By: Stephanie Hall|For The Duquesne Duke
When Castle premiered on ABC in March 2009, it looked as if it would become another stereotypical will-they-won’t-they story. Replacing a short-lived, ratings-challenged reality show called True Beauty was no help to its appeal. But 100 episodes later, Castle has solidified its place as a fan favorite and has spawned four tie-in novels, three novellas, a graphic novel and regular marathons on TNT.
Castle, created by Andrew Marlowe (writer of Air Force One), centers on mystery writer Richard Castle (Nathan Fillion) helping to solve murders with an NYPD team led by homicide Detective Kate Beckett (Stana Katic). Originally shadowing Beckett as his inspiration for a new series of novels, Castle soon develops an attachment to the puzzling cases and a romantic eye for Beckett that carry him from plucky sidekick to veritable partner. The relationship between the open-minded Castle and the pragmatic Beckett unfolds as a story of unlikely allies perfectly complementing one another even when they refuse to admit it.

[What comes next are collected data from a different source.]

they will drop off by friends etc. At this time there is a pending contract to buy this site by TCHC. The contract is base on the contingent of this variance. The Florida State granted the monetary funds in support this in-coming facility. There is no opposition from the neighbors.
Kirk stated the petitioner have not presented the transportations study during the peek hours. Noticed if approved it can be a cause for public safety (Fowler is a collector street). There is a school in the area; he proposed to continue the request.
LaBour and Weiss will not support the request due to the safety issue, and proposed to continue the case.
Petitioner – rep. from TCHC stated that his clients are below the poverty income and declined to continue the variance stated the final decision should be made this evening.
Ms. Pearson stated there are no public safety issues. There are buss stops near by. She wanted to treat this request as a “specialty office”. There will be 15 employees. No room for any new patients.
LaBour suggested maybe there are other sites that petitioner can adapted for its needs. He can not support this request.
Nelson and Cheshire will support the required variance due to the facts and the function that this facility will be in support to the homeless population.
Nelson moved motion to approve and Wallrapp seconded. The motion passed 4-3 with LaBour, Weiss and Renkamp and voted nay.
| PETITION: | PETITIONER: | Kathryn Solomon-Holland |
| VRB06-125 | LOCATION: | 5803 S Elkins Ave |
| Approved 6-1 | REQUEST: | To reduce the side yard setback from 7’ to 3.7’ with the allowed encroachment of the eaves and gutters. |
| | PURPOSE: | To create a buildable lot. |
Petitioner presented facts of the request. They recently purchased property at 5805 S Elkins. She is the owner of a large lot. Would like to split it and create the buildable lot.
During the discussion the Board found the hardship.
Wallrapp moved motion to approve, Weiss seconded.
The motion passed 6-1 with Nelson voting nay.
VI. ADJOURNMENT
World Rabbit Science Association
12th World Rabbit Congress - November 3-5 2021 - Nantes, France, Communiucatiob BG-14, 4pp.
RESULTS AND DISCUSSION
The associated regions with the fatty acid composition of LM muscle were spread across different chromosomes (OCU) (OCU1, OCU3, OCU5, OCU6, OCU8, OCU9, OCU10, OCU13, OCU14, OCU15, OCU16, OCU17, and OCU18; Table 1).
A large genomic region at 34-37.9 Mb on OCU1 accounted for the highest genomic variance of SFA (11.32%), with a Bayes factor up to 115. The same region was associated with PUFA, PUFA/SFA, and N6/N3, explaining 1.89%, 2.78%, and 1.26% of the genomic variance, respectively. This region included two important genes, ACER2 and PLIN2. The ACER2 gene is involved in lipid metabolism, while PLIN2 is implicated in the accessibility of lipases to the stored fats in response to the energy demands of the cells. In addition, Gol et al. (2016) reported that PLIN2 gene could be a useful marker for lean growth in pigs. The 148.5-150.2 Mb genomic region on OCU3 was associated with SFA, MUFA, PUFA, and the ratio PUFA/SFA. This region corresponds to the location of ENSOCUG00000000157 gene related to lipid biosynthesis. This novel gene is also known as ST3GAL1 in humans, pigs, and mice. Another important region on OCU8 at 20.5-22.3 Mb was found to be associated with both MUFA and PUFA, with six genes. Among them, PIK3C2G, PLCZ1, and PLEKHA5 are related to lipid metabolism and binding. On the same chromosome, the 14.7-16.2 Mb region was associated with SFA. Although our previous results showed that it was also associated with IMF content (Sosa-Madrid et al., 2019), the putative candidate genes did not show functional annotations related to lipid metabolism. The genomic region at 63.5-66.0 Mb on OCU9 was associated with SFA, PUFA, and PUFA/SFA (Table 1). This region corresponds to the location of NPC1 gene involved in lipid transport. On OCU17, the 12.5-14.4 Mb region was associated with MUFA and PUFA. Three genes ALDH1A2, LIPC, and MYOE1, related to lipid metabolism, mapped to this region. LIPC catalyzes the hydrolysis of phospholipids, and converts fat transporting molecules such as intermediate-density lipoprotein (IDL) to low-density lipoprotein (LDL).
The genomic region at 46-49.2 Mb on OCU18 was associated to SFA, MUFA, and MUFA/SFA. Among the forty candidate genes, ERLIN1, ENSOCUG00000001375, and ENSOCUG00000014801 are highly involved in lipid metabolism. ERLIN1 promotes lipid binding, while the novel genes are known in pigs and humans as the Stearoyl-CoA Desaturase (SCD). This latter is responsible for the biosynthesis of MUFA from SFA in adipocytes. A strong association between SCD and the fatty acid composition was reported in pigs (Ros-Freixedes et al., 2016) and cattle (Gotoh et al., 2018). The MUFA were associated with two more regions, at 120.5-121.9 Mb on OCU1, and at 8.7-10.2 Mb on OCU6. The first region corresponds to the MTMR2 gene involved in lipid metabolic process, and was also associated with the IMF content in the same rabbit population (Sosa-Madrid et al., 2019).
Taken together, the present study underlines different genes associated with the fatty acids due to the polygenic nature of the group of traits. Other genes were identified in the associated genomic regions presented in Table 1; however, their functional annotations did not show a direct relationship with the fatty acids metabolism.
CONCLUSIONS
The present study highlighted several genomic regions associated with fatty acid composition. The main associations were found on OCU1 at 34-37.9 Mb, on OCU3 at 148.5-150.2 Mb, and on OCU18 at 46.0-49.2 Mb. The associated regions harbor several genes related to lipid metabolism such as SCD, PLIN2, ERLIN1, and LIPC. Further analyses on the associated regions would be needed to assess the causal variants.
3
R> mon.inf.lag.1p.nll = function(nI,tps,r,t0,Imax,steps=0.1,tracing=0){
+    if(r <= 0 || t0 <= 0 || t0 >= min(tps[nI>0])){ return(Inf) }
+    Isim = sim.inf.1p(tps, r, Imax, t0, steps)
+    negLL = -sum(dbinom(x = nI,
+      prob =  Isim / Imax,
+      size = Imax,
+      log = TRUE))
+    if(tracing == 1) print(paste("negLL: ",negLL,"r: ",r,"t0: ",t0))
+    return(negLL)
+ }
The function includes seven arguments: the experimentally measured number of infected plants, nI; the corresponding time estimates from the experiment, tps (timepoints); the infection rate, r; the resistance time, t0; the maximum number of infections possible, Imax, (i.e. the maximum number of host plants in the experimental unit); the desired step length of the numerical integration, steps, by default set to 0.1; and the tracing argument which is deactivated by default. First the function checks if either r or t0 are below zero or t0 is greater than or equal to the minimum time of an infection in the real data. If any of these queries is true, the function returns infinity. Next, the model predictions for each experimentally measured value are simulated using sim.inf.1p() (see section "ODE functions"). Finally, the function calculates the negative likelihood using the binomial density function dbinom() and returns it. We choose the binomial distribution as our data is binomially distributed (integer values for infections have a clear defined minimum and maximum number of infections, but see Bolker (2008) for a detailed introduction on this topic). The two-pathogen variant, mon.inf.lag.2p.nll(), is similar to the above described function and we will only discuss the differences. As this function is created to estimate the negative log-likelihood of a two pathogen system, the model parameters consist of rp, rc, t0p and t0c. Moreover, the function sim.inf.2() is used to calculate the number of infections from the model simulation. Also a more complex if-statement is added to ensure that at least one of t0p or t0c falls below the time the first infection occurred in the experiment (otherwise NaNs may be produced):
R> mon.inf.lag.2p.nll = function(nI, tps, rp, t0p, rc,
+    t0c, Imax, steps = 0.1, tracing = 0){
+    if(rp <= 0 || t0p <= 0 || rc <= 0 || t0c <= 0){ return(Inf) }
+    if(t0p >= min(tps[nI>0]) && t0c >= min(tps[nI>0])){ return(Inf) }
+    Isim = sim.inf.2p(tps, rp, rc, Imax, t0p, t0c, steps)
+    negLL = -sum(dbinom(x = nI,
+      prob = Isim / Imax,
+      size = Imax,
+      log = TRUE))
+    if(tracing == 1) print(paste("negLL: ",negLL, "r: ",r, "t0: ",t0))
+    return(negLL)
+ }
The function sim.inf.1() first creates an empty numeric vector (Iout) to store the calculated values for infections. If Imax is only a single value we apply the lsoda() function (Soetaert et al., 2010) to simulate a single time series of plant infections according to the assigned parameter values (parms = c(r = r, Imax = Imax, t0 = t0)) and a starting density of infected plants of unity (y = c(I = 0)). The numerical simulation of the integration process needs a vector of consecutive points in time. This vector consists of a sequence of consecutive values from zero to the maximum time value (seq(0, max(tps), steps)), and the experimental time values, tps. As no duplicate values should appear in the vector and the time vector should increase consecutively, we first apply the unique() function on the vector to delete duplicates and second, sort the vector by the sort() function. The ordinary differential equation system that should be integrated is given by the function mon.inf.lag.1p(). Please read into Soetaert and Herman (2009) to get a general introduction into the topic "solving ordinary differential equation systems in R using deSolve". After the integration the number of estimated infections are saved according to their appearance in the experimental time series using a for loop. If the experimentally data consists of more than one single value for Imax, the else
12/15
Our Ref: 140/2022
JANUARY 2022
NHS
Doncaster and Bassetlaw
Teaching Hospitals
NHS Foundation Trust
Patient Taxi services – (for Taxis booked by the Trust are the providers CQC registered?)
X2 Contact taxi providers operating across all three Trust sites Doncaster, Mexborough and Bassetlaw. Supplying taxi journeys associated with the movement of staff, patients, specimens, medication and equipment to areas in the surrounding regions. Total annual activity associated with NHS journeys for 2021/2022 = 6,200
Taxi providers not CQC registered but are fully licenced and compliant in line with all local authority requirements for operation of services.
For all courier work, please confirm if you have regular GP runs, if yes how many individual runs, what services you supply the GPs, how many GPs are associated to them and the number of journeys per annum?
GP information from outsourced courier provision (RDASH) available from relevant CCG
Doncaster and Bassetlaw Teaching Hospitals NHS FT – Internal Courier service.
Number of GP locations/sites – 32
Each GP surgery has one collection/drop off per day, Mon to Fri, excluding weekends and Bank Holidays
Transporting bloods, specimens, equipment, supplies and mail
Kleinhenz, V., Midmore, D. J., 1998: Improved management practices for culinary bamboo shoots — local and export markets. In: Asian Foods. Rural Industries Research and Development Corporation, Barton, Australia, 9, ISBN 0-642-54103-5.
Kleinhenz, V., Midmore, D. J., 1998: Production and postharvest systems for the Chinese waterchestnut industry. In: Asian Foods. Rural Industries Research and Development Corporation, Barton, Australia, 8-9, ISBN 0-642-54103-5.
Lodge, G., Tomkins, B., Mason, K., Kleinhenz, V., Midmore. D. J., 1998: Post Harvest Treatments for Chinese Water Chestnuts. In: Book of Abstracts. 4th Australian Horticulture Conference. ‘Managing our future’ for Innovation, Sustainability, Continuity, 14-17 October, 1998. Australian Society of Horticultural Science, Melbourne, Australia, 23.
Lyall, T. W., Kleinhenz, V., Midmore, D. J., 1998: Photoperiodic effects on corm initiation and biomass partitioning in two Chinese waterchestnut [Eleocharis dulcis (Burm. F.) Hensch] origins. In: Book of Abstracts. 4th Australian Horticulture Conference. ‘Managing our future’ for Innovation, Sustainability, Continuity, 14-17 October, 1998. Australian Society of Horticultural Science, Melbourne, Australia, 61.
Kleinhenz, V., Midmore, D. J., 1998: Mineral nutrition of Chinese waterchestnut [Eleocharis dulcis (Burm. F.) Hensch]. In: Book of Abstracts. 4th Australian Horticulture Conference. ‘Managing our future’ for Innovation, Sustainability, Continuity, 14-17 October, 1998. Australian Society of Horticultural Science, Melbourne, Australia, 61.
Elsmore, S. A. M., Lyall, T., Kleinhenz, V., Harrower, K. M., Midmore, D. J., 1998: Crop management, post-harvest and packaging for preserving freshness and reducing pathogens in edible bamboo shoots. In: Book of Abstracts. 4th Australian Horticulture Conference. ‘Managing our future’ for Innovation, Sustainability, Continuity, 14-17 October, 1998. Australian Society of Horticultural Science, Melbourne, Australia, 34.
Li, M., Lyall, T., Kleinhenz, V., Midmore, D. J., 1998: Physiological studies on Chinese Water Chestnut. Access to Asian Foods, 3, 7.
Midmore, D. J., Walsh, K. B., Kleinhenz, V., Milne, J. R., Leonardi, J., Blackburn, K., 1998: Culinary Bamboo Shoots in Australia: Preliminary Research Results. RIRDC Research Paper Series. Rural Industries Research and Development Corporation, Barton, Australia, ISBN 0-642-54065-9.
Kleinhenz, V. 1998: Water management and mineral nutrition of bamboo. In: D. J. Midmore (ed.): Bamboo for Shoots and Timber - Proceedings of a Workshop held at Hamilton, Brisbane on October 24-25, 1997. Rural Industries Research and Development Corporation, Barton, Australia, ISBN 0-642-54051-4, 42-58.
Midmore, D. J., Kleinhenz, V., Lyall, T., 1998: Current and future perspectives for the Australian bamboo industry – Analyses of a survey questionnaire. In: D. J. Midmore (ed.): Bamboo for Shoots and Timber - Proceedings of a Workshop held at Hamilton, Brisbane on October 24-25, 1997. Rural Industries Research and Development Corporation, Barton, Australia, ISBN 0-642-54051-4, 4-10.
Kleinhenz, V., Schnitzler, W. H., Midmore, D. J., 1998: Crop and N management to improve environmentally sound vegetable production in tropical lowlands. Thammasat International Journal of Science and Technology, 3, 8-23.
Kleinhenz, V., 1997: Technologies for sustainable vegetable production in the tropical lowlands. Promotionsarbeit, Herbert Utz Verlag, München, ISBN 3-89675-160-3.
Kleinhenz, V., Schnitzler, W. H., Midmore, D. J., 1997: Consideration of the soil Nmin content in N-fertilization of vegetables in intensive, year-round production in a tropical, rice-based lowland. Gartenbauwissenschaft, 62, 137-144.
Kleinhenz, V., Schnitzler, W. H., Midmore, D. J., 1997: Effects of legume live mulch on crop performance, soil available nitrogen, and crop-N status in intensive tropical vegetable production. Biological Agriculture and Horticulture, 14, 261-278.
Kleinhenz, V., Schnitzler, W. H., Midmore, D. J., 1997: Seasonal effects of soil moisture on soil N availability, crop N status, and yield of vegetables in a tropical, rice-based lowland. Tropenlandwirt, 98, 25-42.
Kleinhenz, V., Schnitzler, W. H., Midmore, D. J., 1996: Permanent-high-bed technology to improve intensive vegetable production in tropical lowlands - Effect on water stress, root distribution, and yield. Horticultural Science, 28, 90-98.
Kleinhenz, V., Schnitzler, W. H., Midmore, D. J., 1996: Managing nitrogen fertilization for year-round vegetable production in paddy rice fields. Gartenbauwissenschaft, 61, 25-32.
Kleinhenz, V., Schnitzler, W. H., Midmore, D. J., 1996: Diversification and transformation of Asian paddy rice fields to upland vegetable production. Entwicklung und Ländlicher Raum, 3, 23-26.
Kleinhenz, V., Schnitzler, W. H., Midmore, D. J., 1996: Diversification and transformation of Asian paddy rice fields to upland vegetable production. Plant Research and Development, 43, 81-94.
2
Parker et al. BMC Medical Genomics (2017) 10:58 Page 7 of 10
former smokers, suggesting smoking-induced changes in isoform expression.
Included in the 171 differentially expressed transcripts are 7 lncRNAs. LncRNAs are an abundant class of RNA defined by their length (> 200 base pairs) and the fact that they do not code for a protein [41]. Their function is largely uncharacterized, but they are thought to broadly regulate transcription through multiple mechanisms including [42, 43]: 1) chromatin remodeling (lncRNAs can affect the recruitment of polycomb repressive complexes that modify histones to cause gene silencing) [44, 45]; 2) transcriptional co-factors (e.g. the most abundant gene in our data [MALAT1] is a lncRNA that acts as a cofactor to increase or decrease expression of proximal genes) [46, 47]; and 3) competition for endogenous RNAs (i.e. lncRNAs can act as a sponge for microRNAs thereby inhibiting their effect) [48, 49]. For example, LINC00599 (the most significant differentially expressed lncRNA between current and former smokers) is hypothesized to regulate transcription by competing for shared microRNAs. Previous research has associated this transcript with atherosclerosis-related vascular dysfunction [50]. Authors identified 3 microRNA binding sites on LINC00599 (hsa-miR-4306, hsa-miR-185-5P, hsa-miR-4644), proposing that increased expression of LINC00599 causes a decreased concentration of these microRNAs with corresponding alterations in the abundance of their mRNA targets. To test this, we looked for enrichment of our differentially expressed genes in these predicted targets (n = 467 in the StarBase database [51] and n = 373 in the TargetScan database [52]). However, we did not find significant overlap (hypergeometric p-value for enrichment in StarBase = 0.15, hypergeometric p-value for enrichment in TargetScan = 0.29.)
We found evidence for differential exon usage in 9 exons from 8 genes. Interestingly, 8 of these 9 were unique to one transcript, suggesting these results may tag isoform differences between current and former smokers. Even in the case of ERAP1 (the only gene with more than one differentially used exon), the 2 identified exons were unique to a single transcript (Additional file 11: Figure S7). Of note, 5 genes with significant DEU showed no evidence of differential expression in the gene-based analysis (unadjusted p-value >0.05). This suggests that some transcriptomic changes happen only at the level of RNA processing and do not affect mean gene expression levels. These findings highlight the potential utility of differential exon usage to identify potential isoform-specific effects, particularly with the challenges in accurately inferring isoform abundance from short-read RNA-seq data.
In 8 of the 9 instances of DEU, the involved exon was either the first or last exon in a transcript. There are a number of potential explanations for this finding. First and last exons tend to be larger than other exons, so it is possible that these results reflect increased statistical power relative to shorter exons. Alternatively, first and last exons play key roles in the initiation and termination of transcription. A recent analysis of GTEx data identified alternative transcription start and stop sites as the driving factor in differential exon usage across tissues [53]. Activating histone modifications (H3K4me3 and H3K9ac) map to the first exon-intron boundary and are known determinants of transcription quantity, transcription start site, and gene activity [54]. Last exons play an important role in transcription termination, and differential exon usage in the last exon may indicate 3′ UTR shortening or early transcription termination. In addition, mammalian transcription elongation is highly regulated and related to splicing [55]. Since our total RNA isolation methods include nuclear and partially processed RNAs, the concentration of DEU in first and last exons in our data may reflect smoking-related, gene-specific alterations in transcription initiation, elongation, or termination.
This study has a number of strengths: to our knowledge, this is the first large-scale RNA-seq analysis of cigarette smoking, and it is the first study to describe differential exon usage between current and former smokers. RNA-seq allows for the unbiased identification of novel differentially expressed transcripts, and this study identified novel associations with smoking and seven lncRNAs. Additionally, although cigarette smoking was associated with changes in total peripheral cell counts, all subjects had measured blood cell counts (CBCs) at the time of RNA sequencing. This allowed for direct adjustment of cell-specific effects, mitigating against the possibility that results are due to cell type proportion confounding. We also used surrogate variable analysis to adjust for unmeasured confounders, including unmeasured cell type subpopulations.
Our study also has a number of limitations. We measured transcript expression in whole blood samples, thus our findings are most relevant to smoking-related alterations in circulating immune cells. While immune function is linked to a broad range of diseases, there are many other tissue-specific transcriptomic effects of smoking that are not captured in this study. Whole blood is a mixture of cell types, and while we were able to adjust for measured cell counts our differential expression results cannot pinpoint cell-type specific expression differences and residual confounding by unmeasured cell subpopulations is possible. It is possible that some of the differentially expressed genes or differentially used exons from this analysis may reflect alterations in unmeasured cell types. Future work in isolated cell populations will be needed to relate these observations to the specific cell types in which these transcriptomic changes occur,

A rarity on television, Castle blends the genres of crime drama and comedy, also including a tinge of romance and a streak of suspense. As odd as the combination sounds, it makes the show intriguing. The clever writers, masters of subtext and references, have penned a plethora of convoluted cases, alternating the case of the week between high-stakes scenarios and more relaxed ones. Even when the case verges on ludicrous, it still provides the audience with an hour of innocent enjoyment, an hour of entertainment with a mystery wrapped in the dynamic relationships among the characters.
Unlike plot-driven crime dramas, which detail the forensics, the legal process or the criminal psychology and are prone to repetitive storylines, Castle focuses on how the cases influence the characters. Its character-driven nature still gives it a fresh feel after five seasons. There are few explosions and minimal fight scenes in favor of the actors’ reaction shots that express more emotion than words would in the moment.
The show thrives on the alluring chemistry between Castle and Beckett, and this carefully balanced tension leads to one of the most stunning changes: Beckett’s character development. Because of Castle’s presence in her life, Beckett evolves from a closed-off detective driven by her mother’s unsolved murder into a woman willing to express vulnerability without ever losing her strength. Actress Stana Katic constantly proves her range of talent. The 100th episode exemplifies this statement, as she floats from flirty to a force to be reckoned with.
As for the rest of the cast, there is no weak link. Fillion’s charm and buoyancy are never overblown. Even the supporting actors shine in well-developed roles. Seamus Dever and Jon Huertas, who play detectives on Beckett’s team, have chemistry rivaling that of the series leads. Their brotherly bond provides occasion for lighthearted banter and quips at Castle’s expense, all while chasing down suspects. Susan Sullivan as Castle’s eccentric mother and Molly Quinn as his mature teenage daughter maintain a balance of personalities when delivering real-world advice.
Castle may not be winning Emmys or beating CBS in the ratings, but this unconventional crime drama that isn’t afraid to have fun is a worthy watch even after a hundred episodes. Amid occasional goofy one-liners, sensational case premises and the sudden revelations that solve them stands the most heart-filled show about murder on television.